Remote sensing and satellite imagery are integral to monitoring deforestation. By using the European Space Agency’s Sentinel-1 satellites, we have access to Synthetic Aperture Radar (SAR) images of the ground regardless of weather conditions. This means there is huge power in these satellites for observing the forests and tracking changes. By combining signals of backscatter from different polarisations into an image we can build up a picture of the texture of the surface. This allows us to visually see the deforested areas.
D-CAT's unique set of capabilities allows us to ingest, process and add value to Sentinel data. Taking advantage of our cloud-based Fusion Platform®, we can process Sentinel-1 data to build a picture of deforestation in the Amazon. This can be used to identify areas of interest and track them over time to flag anomalous changes.

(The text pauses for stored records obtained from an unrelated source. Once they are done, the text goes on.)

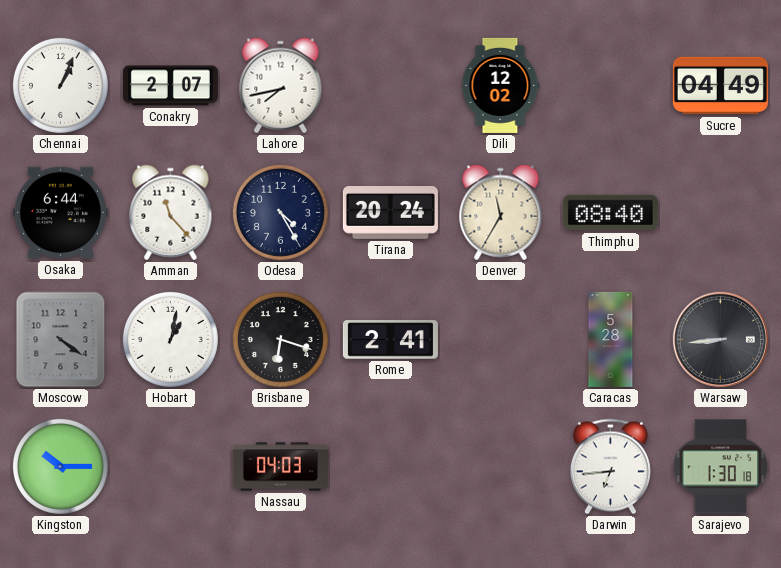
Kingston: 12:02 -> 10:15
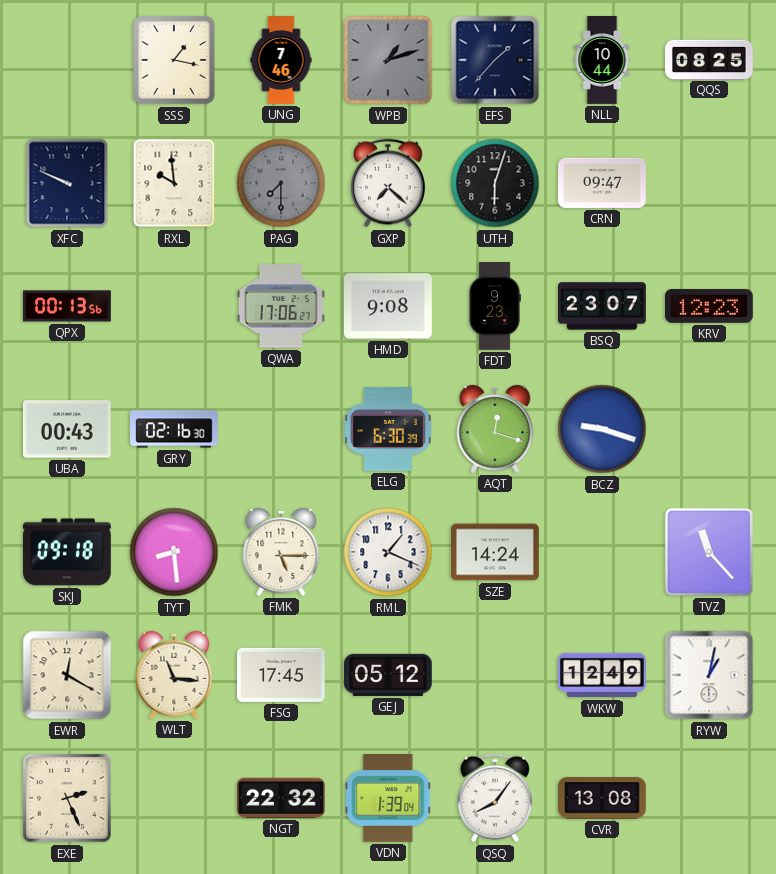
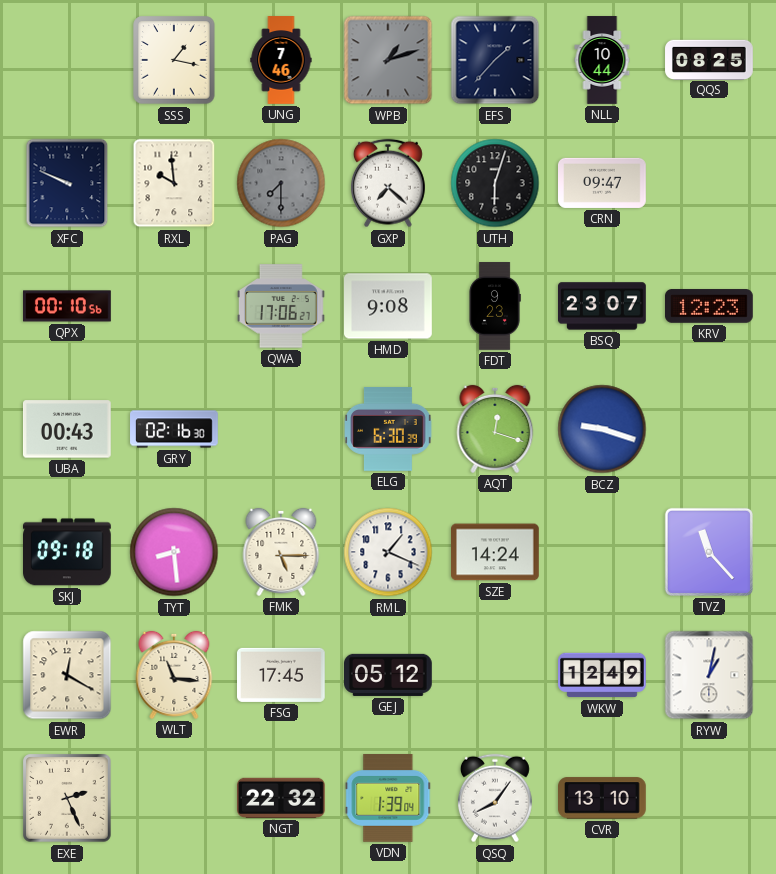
QPX: 00:13 -> 00:10
CVR: 13:08 -> 13:10
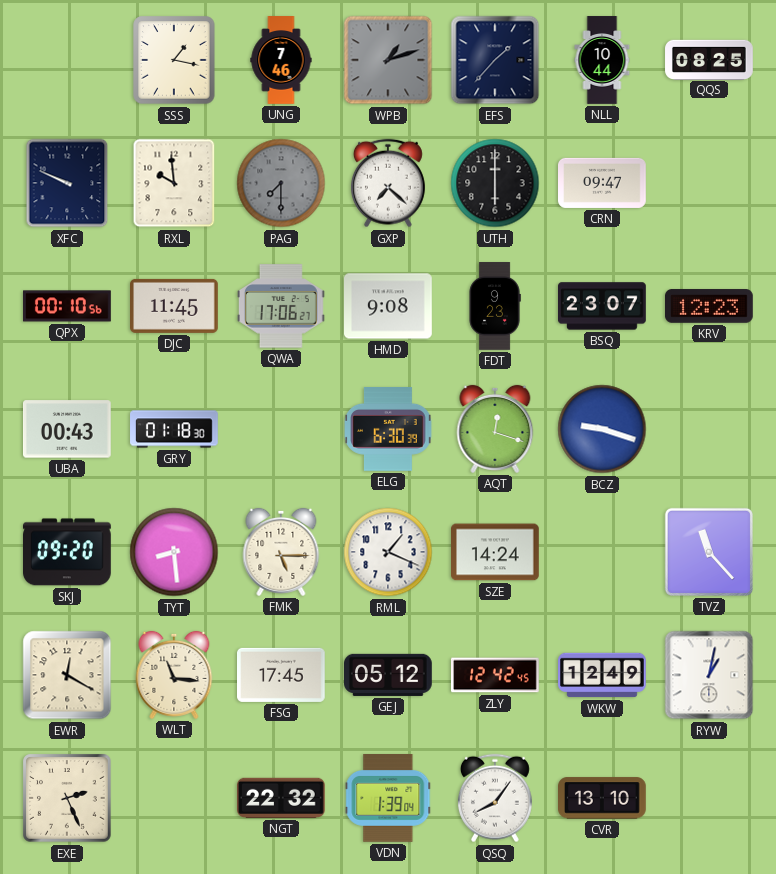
UTH: 6:03 -> 6:00
DJC: none -> 11:45
GRY: 02:16 -> 01:18
SKJ: 09:18 -> 09:20
ZLY: none -> 12:42
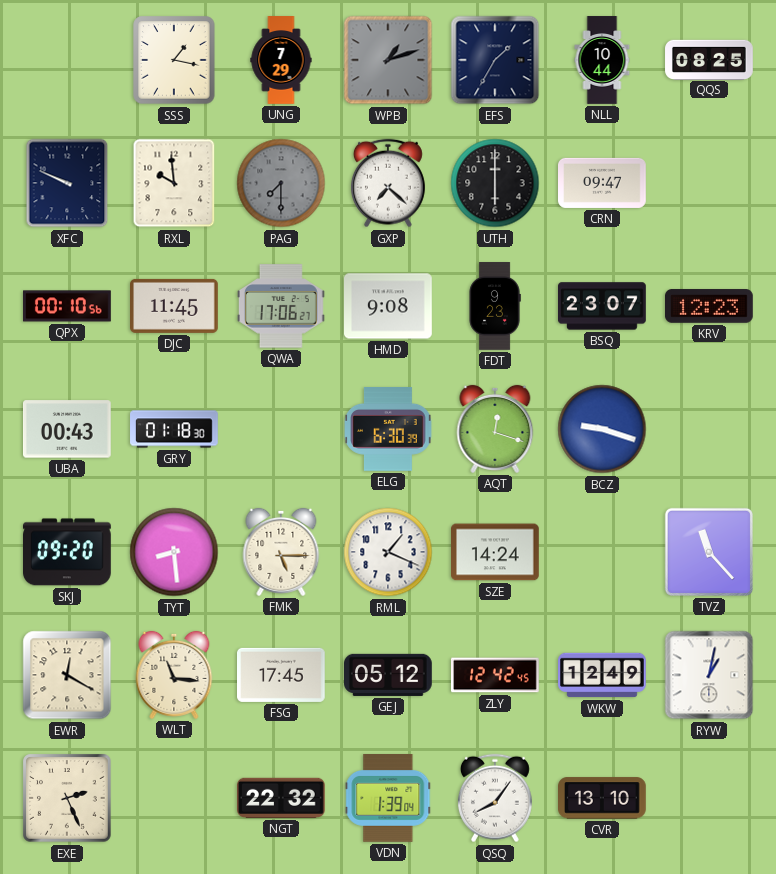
UNG: 7:46 -> 7:29
EFS: 1:37 -> 1:35
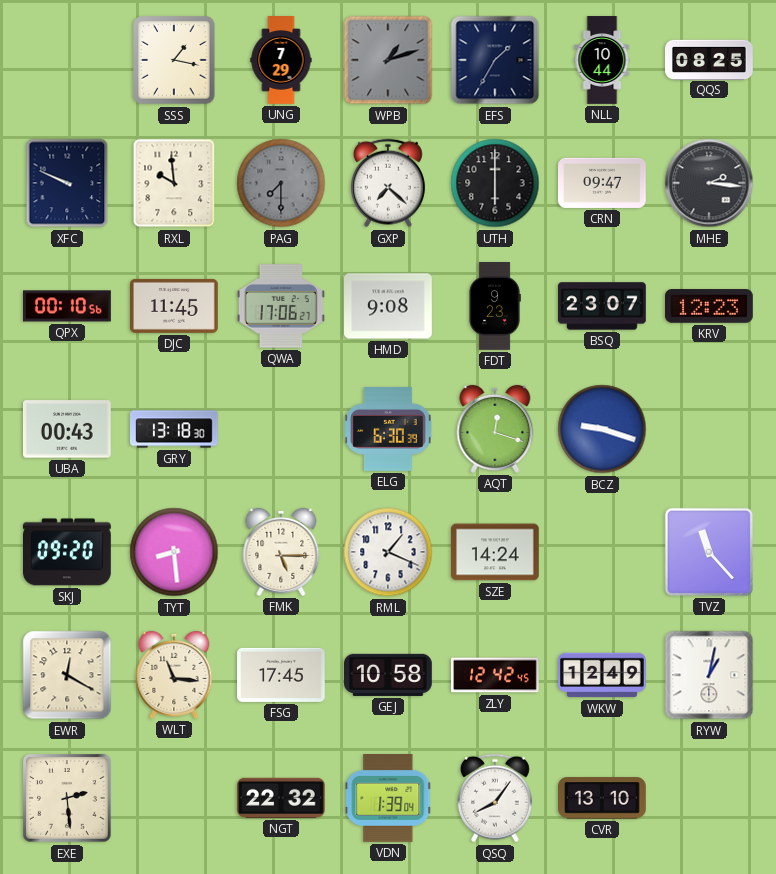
MHE: none -> 2:16
GRY: 01:18 -> 13:18
GEJ: 05:12 -> 10:58
EXE: 2:26 -> 2:29
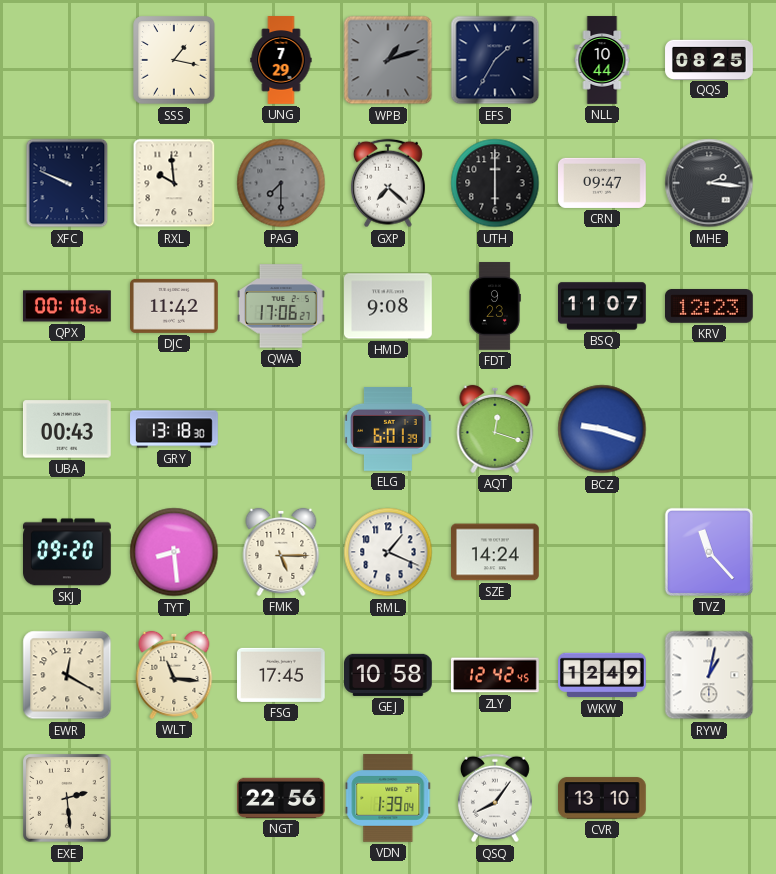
DJC: 11:45 -> 11:42
BSQ: 23:07 -> 11:07
ELG: 6:30 -> 6:01
NGT: 22:32 -> 22:56
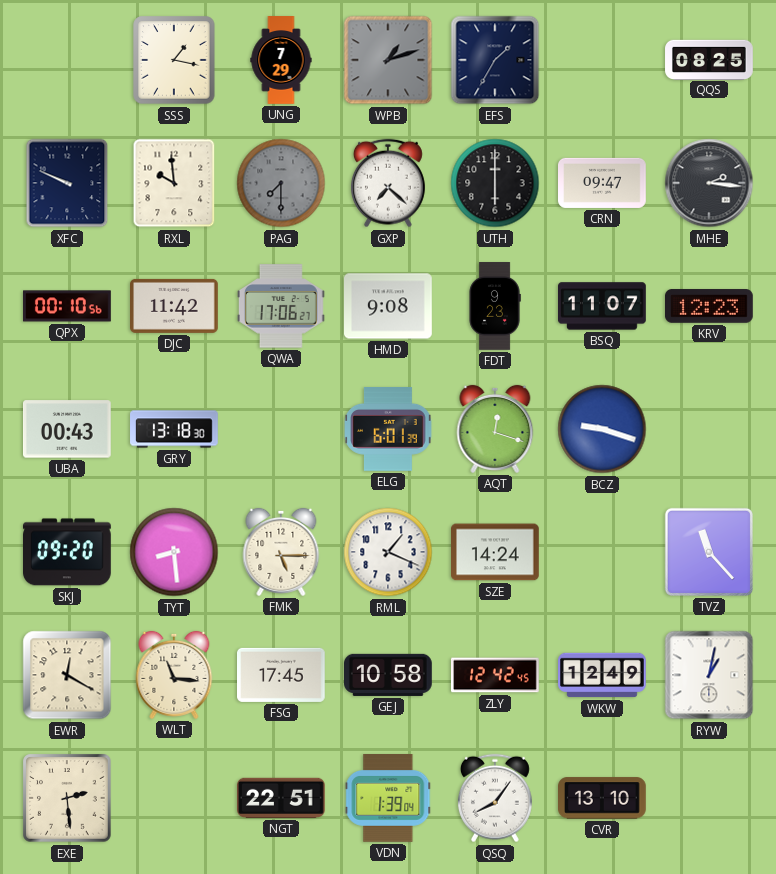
NLL: 10:44 -> none
NGT: 22:56 -> 22:51
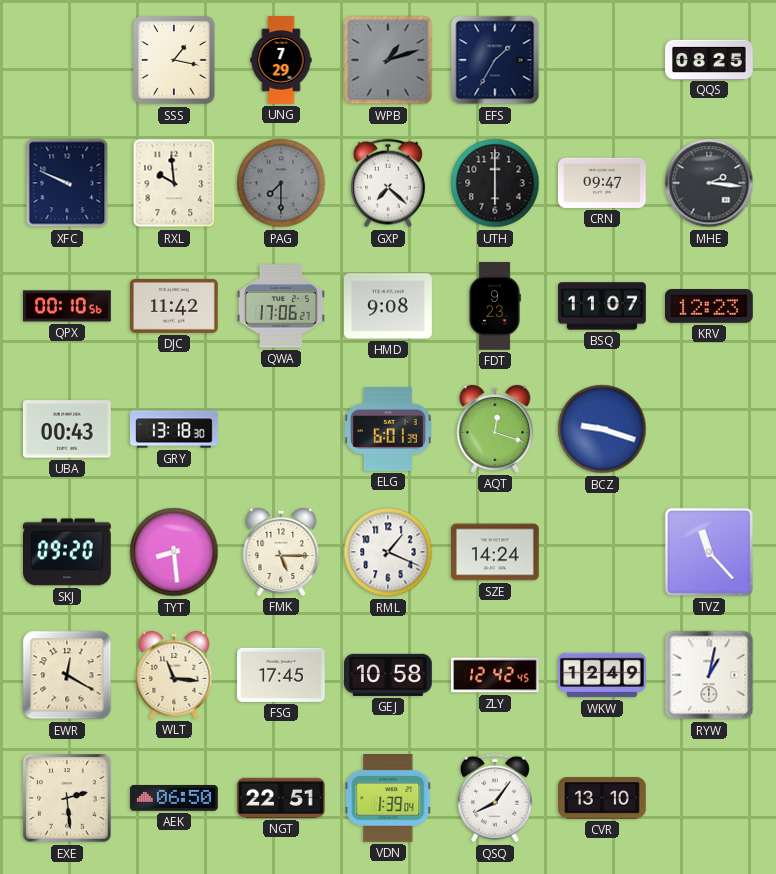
AEK: none -> 06:50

A demonstration of this can be seen in the figure below, which shows a small area in Brazil in 2019 (left) and 2021 (right). The Sentinel-2 colour images (top) are compared to the deforestation detection produced from the Sentinel-1 data (bottom), where the darker areas are dense forest, and the lighter areas are classified as deforested. Areas with a significant difference in the two years have been highlighted in yellow. We see that the deforestation has increased from 13% of our test area to 28% in just two years, giving us a markedly different landscape.
Since Sentinel-1 has a revisit period of 10 days, forest updates are available at this frequency. Utilising SAR for this analysis ensure reliable results irrespective of cloud cover or weather events, guaranteeing consistent tracking in near real time throughout the year. Monitoring deforestation in this way allows us to produce actionable insights to aid conservation on a large scale.